What does TokuMX do?

TokuMX, following the MongoDB protocol, forces documents to have a unique “_id” field, and auto-generates the _id if the user did not specify one. An index on the “_id” exists. However, like TokuDB and InnoDB, TokuMX makes the “_id” index be a clustered index that contains the entire document. The _id field is used as the row identifier in secondary indexes.

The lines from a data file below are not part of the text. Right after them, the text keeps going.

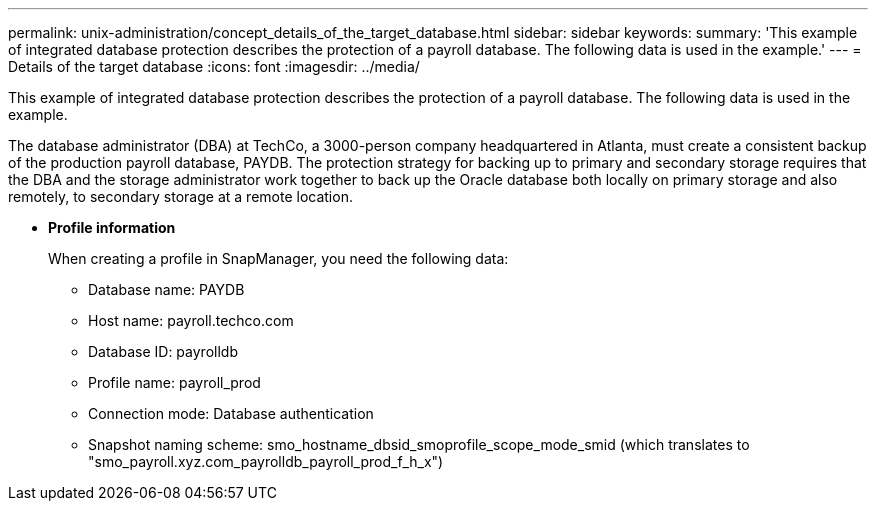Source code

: ---
permalink: unix-administration/concept_details_of_the_target_database.html
sidebar: sidebar
keywords: 
summary: 'This example of integrated database protection describes the protection of a payroll database. The following data is used in the example.'
---
= Details of the target database
:icons: font
:imagesdir: ../media/

[.lead]
This example of integrated database protection describes the protection of a payroll database. The following data is used in the example.

The database administrator (DBA) at TechCo, a 3000-person company headquartered in Atlanta, must create a consistent backup of the production payroll database, PAYDB. The protection strategy for backing up to primary and secondary storage requires that the DBA and the storage administrator work together to back up the Oracle database both locally on primary storage and also remotely, to secondary storage at a remote location.

* *Profile information*
+
When creating a profile in SnapManager, you need the following data:

 ** Database name: PAYDB
 ** Host name: payroll.techco.com
 ** Database ID: payrolldb
 ** Profile name: payroll_prod
 ** Connection mode: Database authentication
 ** Snapshot naming scheme: smo_hostname_dbsid_smoprofile_scope_mode_smid (which translates to "smo_payroll.xyz.com_payrolldb_payroll_prod_f_h_x")
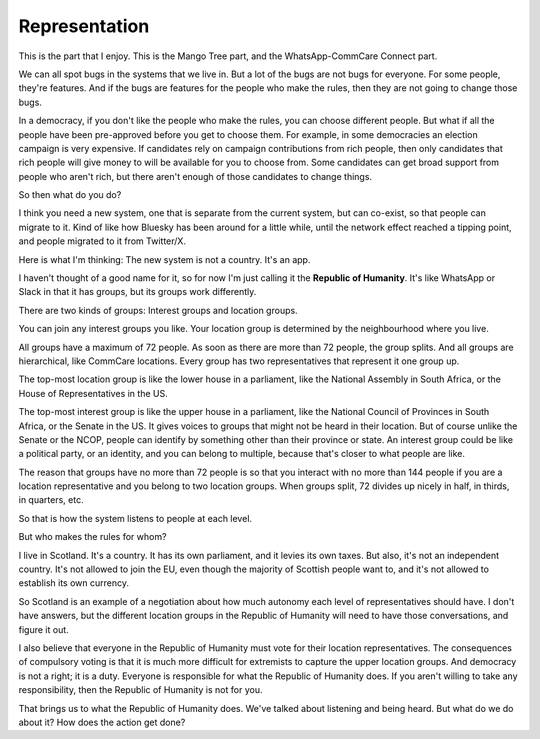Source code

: Representation
--------------

.. image:: img/congress_cropped.jpg
   :width: 896px
   :height: 512px

This is the part that I enjoy. This is the Mango Tree part, and the
WhatsApp-CommCare Connect part.

We can all spot bugs in the systems that we live in. But a lot of the
bugs are not bugs for everyone. For some people, they're features. And
if the bugs are features for the people who make the rules, then they
are not going to change those bugs.

In a democracy, if you don't like the people who make the rules, you can
choose different people. But what if all the people have been
pre-approved before you get to choose them. For example, in some
democracies an election campaign is very expensive. If candidates rely
on campaign contributions from rich people, then only candidates that
rich people will give money to will be available for you to choose
from. Some candidates can get broad support from people who aren't
rich, but there aren't enough of those candidates to change things.

So then what do you do?

I think you need a new system, one that is separate from the current
system, but can co-exist, so that people can migrate to it. Kind of
like how Bluesky has been around for a little while, until the network
effect reached a tipping point, and people migrated to it from
Twitter/X.

Here is what I'm thinking: The new system is not a country. It's an app.

I haven't thought of a good name for it, so for now I'm just calling it
the **Republic of Humanity**. It's like WhatsApp or Slack in that it
has groups, but its groups work differently.

There are two kinds of groups: Interest groups and location groups.

You can join any interest groups you like. Your location group is
determined by the neighbourhood where you live.

All groups have a maximum of 72 people. As soon as there are more than
72 people, the group splits. And all groups are hierarchical, like
CommCare locations. Every group has two representatives that represent
it one group up.

The top-most location group is like the lower house in a parliament,
like the National Assembly in South Africa, or the House of
Representatives in the US.

The top-most interest group is like the upper house in a parliament,
like the National Council of Provinces in South Africa, or the Senate
in the US. It gives voices to groups that might not be heard in their
location. But of course unlike the Senate or the NCOP, people can
identify by something other than their province or state. An interest
group could be like a political party, or an identity, and you can
belong to multiple, because that's closer to what people are like.

The reason that groups have no more than 72 people is so that you
interact with no more than 144 people if you are a location
representative and you belong to two location groups. When groups
split, 72 divides up nicely in half, in thirds, in quarters, etc.

So that is how the system listens to people at each level.

But who makes the rules for whom?

I live in Scotland. It's a country. It has its own parliament, and it
levies its own taxes. But also, it's not an independent country. It's
not allowed to join the EU, even though the majority of Scottish people
want to, and it's not allowed to establish its own currency.

So Scotland is an example of a negotiation about how much autonomy each
level of representatives should have. I don't have answers, but the
different location groups in the Republic of Humanity will need to have
those conversations, and figure it out.

I also believe that everyone in the Republic of Humanity must vote for
their location representatives. The consequences of compulsory voting
is that it is much more difficult for extremists to capture the upper
location groups. And democracy is not a right; it is a duty. Everyone
is responsible for what the Republic of Humanity does. If you aren't
willing to take any responsibility, then the Republic of Humanity is
not for you.

That brings us to what the Republic of Humanity does. We've talked about
listening and being heard. But what do we do about it? How does the
action get done?
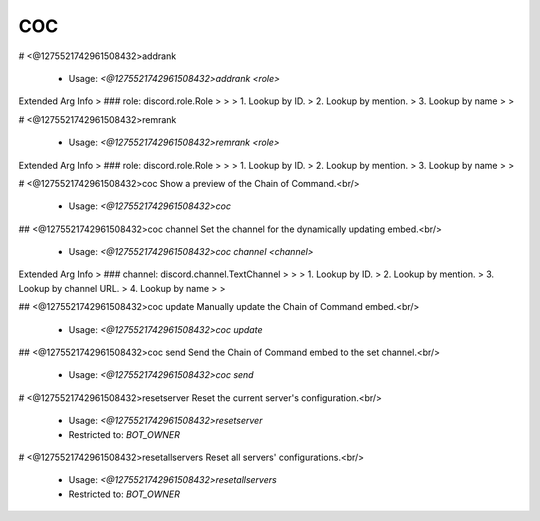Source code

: COC
===

# <@1275521742961508432>addrank

 - Usage: `<@1275521742961508432>addrank <role>`
Extended Arg Info
> ### role: discord.role.Role
> 
> 
>     1. Lookup by ID.
>     2. Lookup by mention.
>     3. Lookup by name
> 
>     


# <@1275521742961508432>remrank

 - Usage: `<@1275521742961508432>remrank <role>`
Extended Arg Info
> ### role: discord.role.Role
> 
> 
>     1. Lookup by ID.
>     2. Lookup by mention.
>     3. Lookup by name
> 
>     


# <@1275521742961508432>coc
Show a preview of the Chain of Command.<br/>
 - Usage: `<@1275521742961508432>coc`


## <@1275521742961508432>coc channel
Set the channel for the dynamically updating embed.<br/>
 - Usage: `<@1275521742961508432>coc channel <channel>`
Extended Arg Info
> ### channel: discord.channel.TextChannel
> 
> 
>     1. Lookup by ID.
>     2. Lookup by mention.
>     3. Lookup by channel URL.
>     4. Lookup by name
> 
>     


## <@1275521742961508432>coc update
Manually update the Chain of Command embed.<br/>
 - Usage: `<@1275521742961508432>coc update`


## <@1275521742961508432>coc send
Send the Chain of Command embed to the set channel.<br/>
 - Usage: `<@1275521742961508432>coc send`


# <@1275521742961508432>resetserver
Reset the current server's configuration.<br/>
 - Usage: `<@1275521742961508432>resetserver`
 - Restricted to: `BOT_OWNER`


# <@1275521742961508432>resetallservers
Reset all servers' configurations.<br/>
 - Usage: `<@1275521742961508432>resetallservers`
 - Restricted to: `BOT_OWNER`


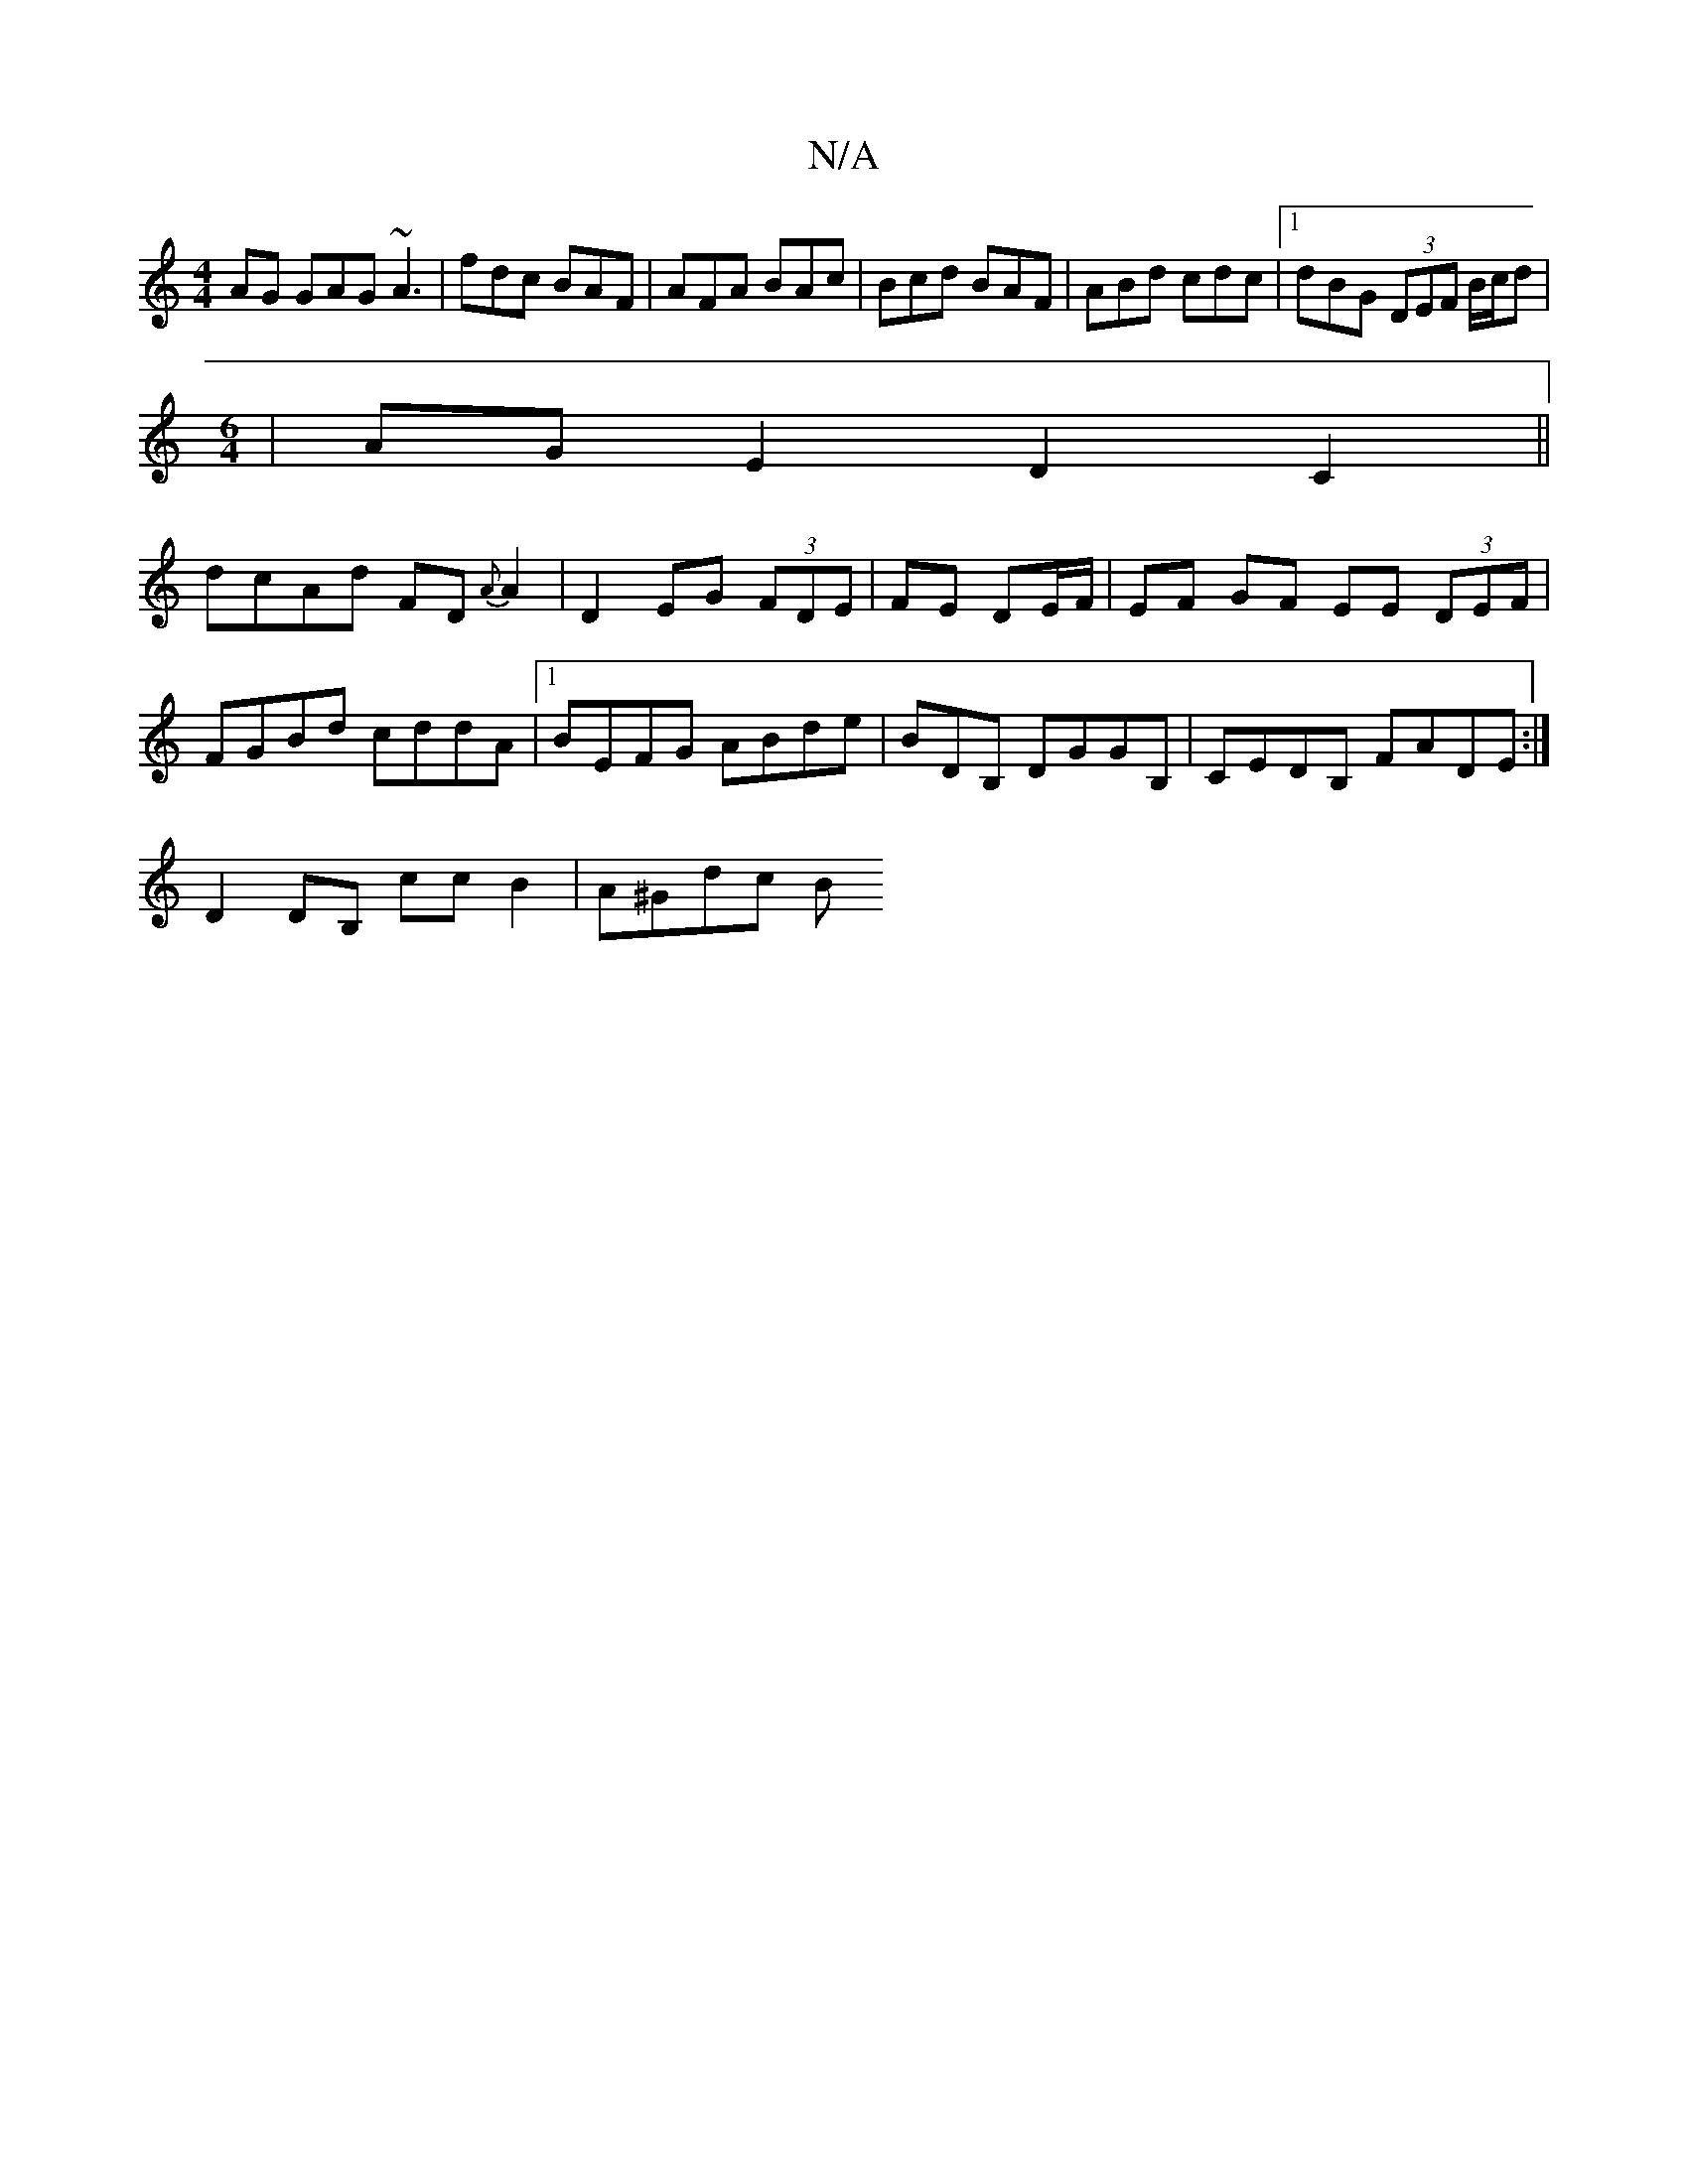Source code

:X:1
T:N/A
M:4/4
R:N/A
K:Cmajor
AG GAG~A3|fdc BAF|AFA BAc|Bcd BAF|ABd cdc|1 dBG (3DEF B/c/d|
[M:6/4
|AGE2 D2C2||
dcAd FD{A}A2|D2 EG (3FDE | FE DE/F/ | EF GF EE (3DEF|FGBd cddA|1 BEFG ABde|BDB, DGGB,|CEDB, FADE :|
D2 DB, ccB2|A^Gdc B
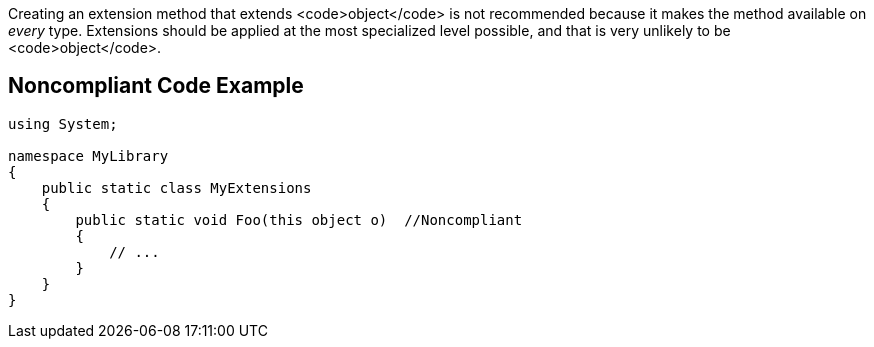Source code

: Creating an extension method that extends <code>object</code> is not recommended because it makes the method available on _every_ type. Extensions should be applied at the most specialized level possible, and that is very unlikely to be <code>object</code>.


== Noncompliant Code Example

----
using System;

namespace MyLibrary
{
    public static class MyExtensions
    {
        public static void Foo(this object o)  //Noncompliant
        {
            // ...
        }
    }
}
----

Basically, with TokuMX, the “_id” index can be thought of as the primary key of a TokuDB table.

Summary

So, at a high level, here are the similarities and differences between MongoDB and MySQL.

MySQL forces rows to fit a schema, with some value for each column (including NULL), whereas MongoDB documents only forces a document to have an _id field. The rest of the document can be whatever the user pleases. TokuMX, TokuDB, and InnoDB cluster an index that can be thought of as a primary key, and use that primary key as a row identifier for secondary indexes. MyISAM and vanilla Mongo store the data in a file (or files), and use an offset into the file as the row identifier.